By Alan Reynolds at the Hudson Institute

 

erton Miller, who shared a 1990 Nobel prize with Harry Markowitz and Bill Sharpe, was one of 13 economists from the University of Chicago to be so honored within 31 years. Miller was one of a handful of scholars who practically created "Finance" as a rigorous major field in economics. In the late Fifties, Miller and Franco Modigliani argued that the value of a firm depends on earning power and risk, finding it almost irrelevant whether investments are financed by debt or equity, or whether dividends are generous or zero. Many heresies followed from these famed "irrelevance propositions": for example, that management effectiveness can best be gauged by the impact on a company's market value, not profits alone.

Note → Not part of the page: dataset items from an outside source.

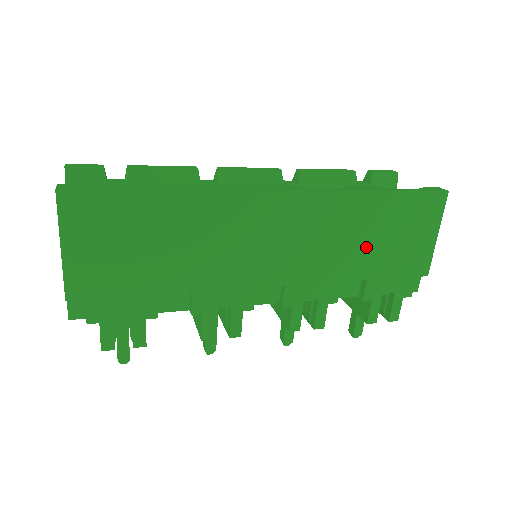
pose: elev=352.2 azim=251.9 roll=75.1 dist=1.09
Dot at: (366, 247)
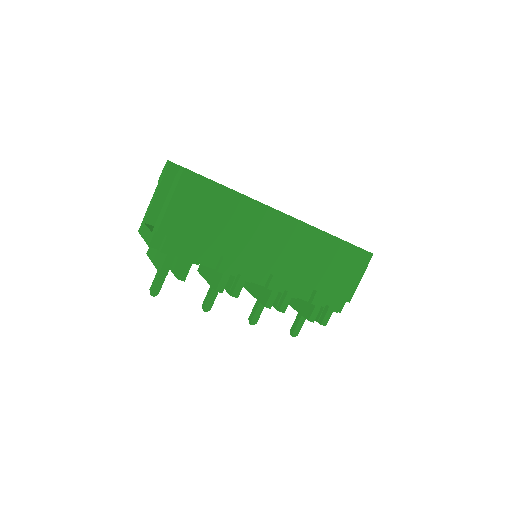
Dot at: (323, 269)
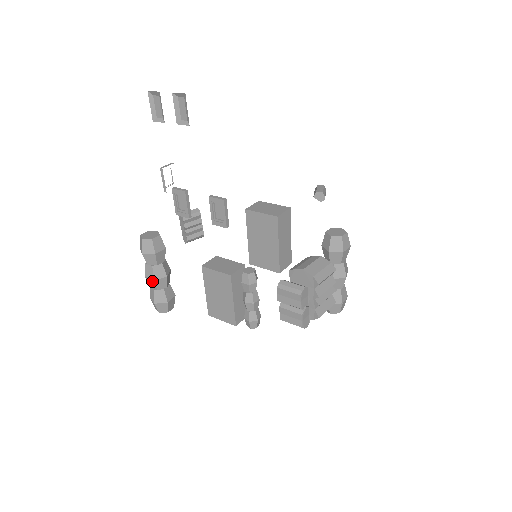
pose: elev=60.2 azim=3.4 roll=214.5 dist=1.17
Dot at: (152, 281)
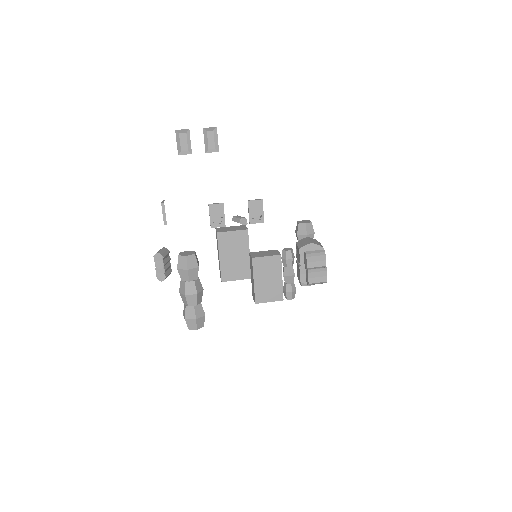
Dot at: (194, 296)
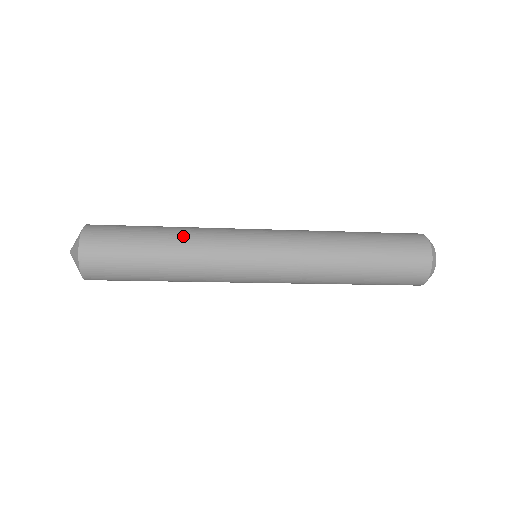
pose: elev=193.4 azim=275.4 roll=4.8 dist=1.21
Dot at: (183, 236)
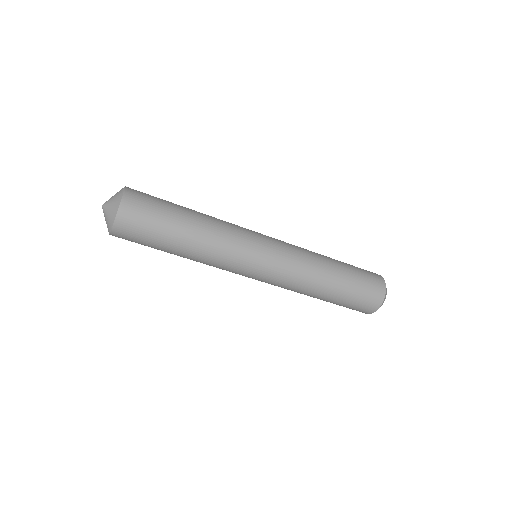
Dot at: (208, 216)
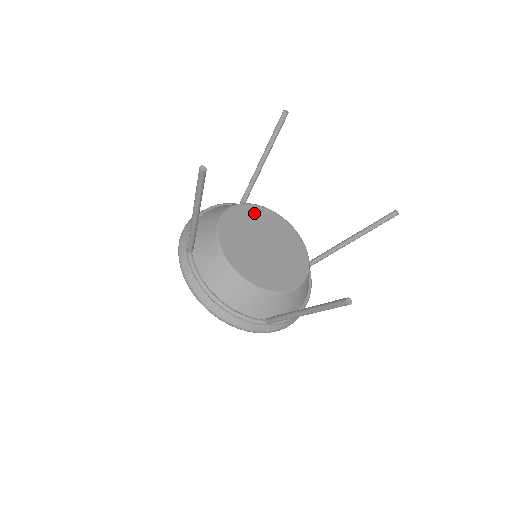
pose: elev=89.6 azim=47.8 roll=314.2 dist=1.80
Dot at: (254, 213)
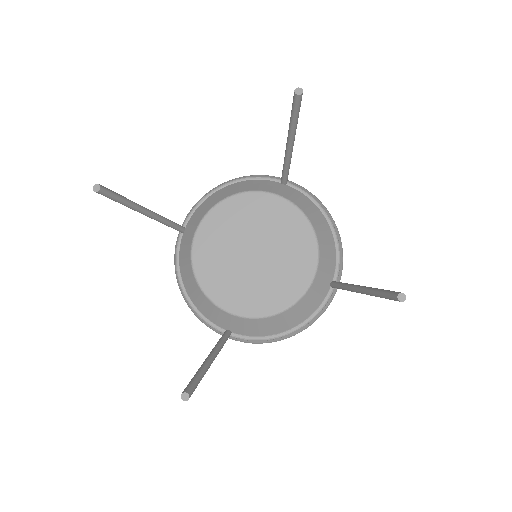
Dot at: (266, 207)
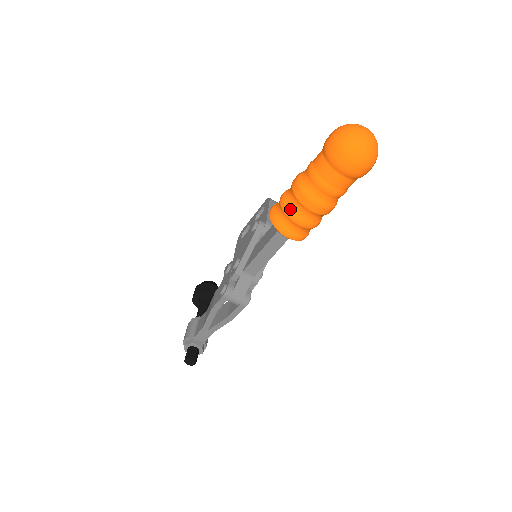
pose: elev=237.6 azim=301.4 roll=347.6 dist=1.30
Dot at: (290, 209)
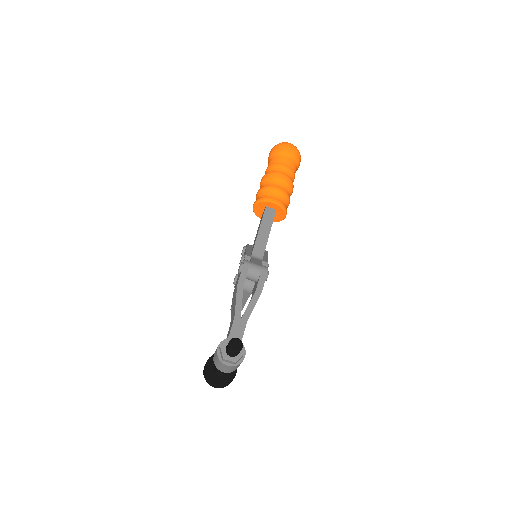
Dot at: (266, 186)
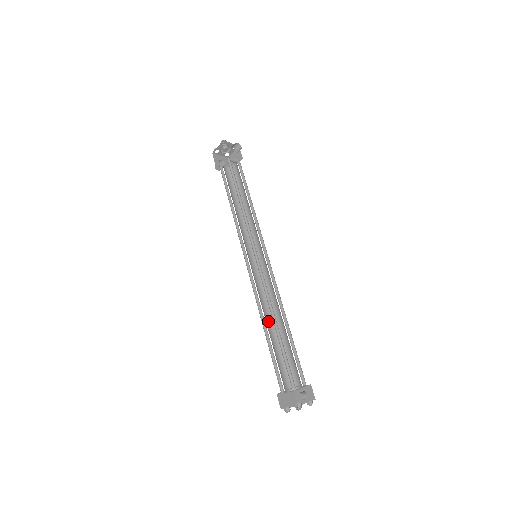
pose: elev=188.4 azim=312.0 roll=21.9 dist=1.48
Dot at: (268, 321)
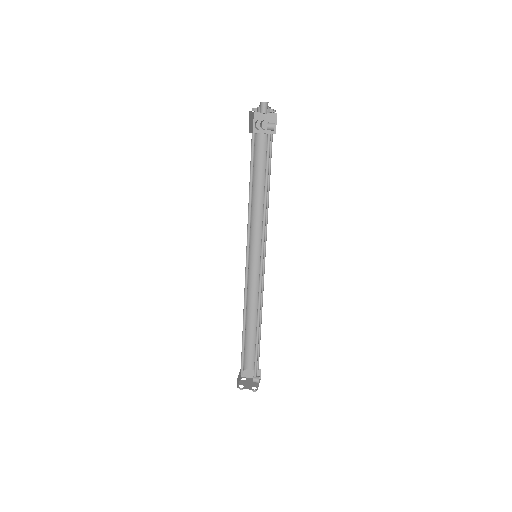
Dot at: (254, 314)
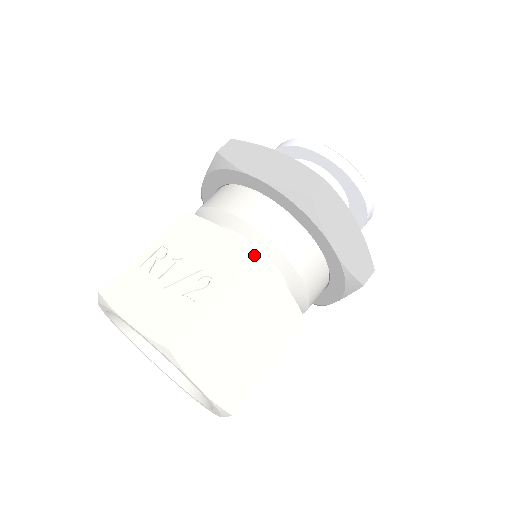
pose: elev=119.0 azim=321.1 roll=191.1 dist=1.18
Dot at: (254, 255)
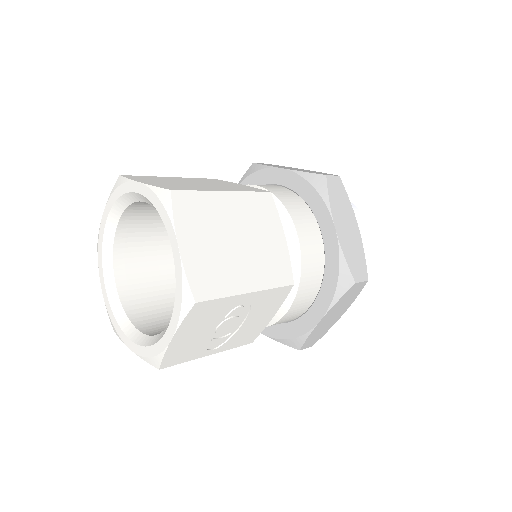
Dot at: occluded
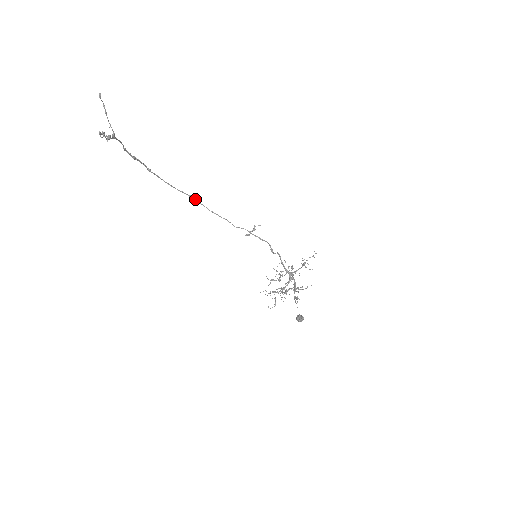
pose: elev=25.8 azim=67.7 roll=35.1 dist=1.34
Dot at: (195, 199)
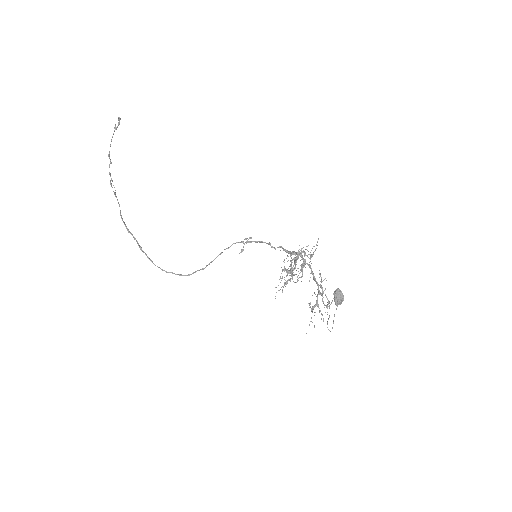
Dot at: (185, 275)
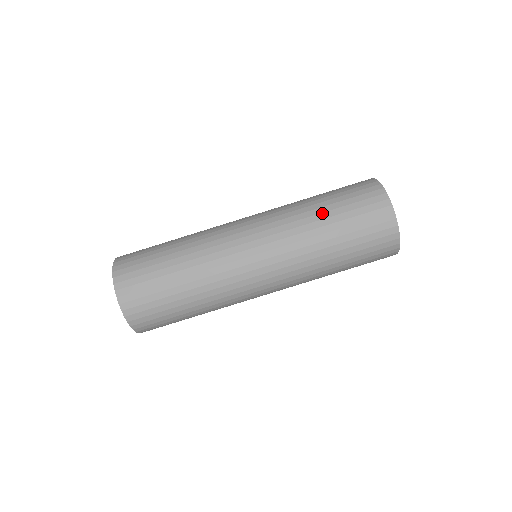
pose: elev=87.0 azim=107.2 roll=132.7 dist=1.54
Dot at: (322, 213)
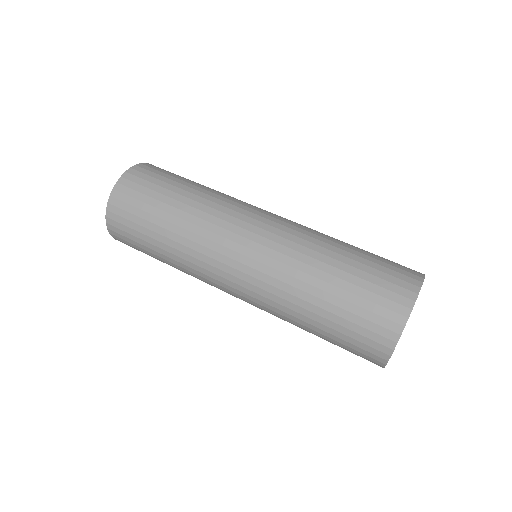
Dot at: occluded
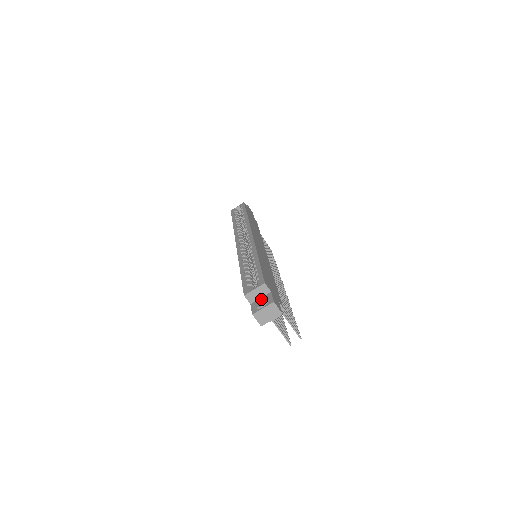
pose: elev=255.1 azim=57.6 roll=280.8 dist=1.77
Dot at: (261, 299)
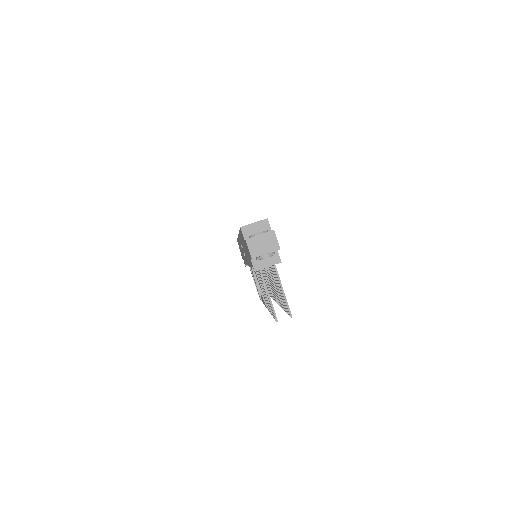
Dot at: occluded
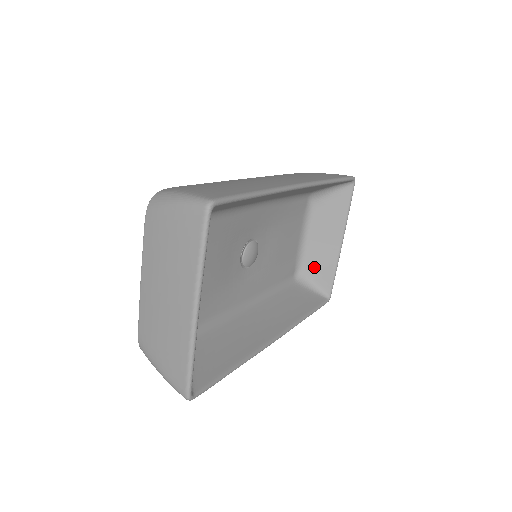
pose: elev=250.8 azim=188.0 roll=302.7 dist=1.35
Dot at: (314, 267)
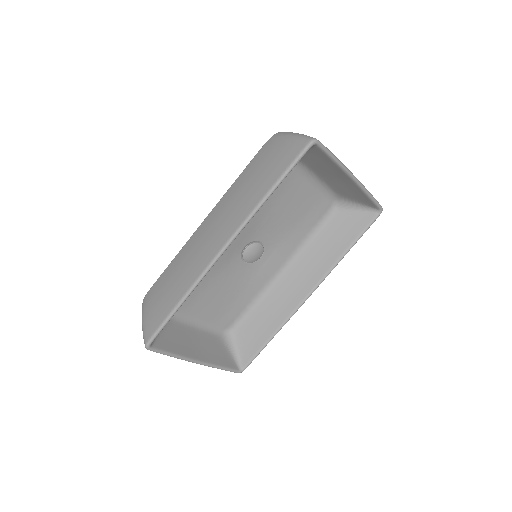
Dot at: (347, 194)
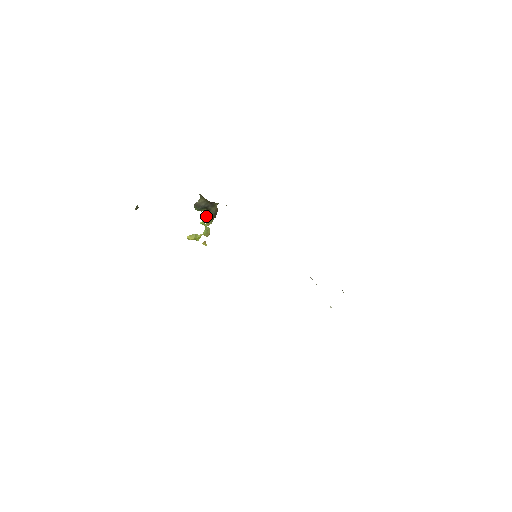
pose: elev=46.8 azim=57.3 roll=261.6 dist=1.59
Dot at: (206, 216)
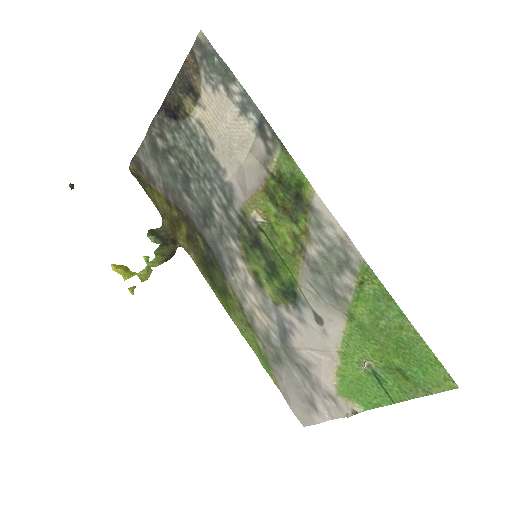
Dot at: (156, 252)
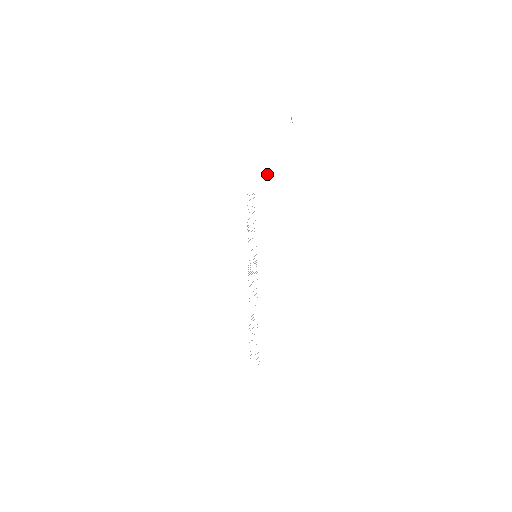
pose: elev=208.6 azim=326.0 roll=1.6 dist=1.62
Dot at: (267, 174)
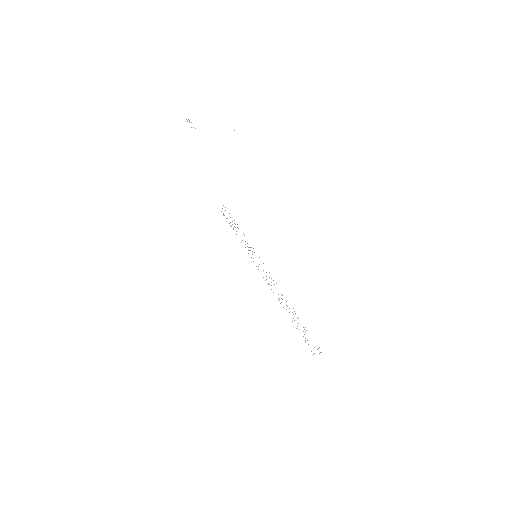
Dot at: occluded
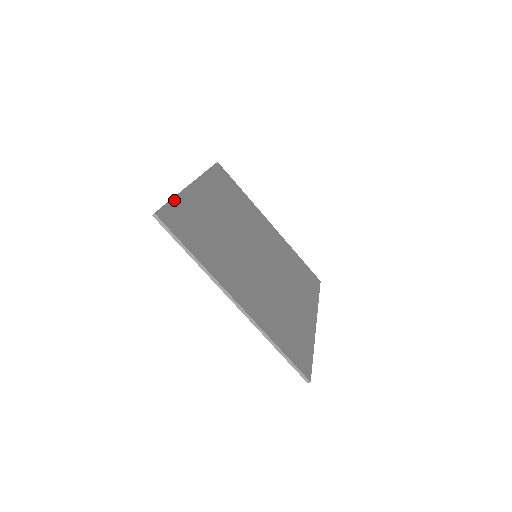
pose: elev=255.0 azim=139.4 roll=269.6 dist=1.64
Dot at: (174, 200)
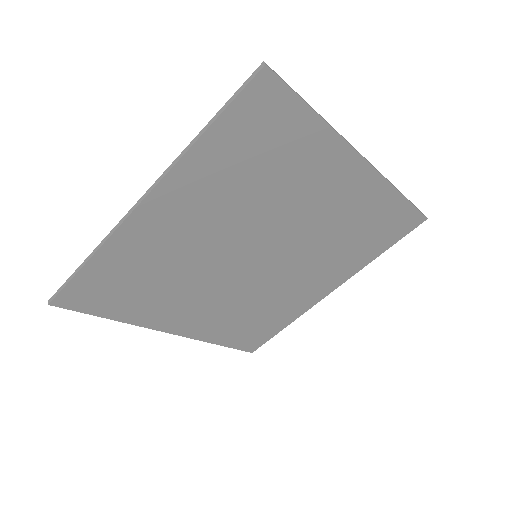
Dot at: (87, 266)
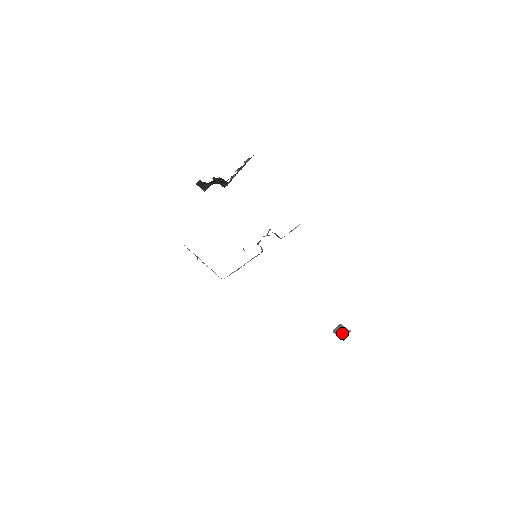
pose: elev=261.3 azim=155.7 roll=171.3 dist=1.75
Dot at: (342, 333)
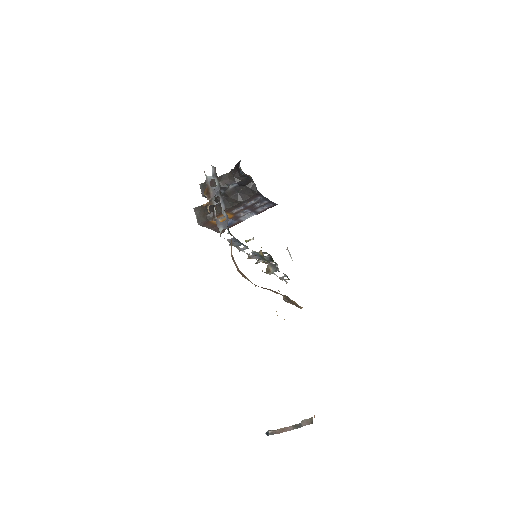
Dot at: (297, 424)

Miller spent a great deal of time in courtrooms, battling the meddlesome political impulse to limit and regulate our choices of financial instruments. The Times of London recently revived a complaint that Miller "ruffled feathers in December 1990 by using his acceptance speech to praise the use of junk bonds and leveraged buyouts." Of course he did. High-yield bonds mean new entrepreneurs no longer have to pass up great opportunities simply because they lack the credit rating of an old toothpaste company. Leveraged buyouts mean careless and sleepy managers can be sacked. Saying such things may have been insensitive in 1990, when politicians and central bankers were eager to blame recession on impersonal financial instruments. But Merton Miller was refreshingly right, as usual. R.I.P.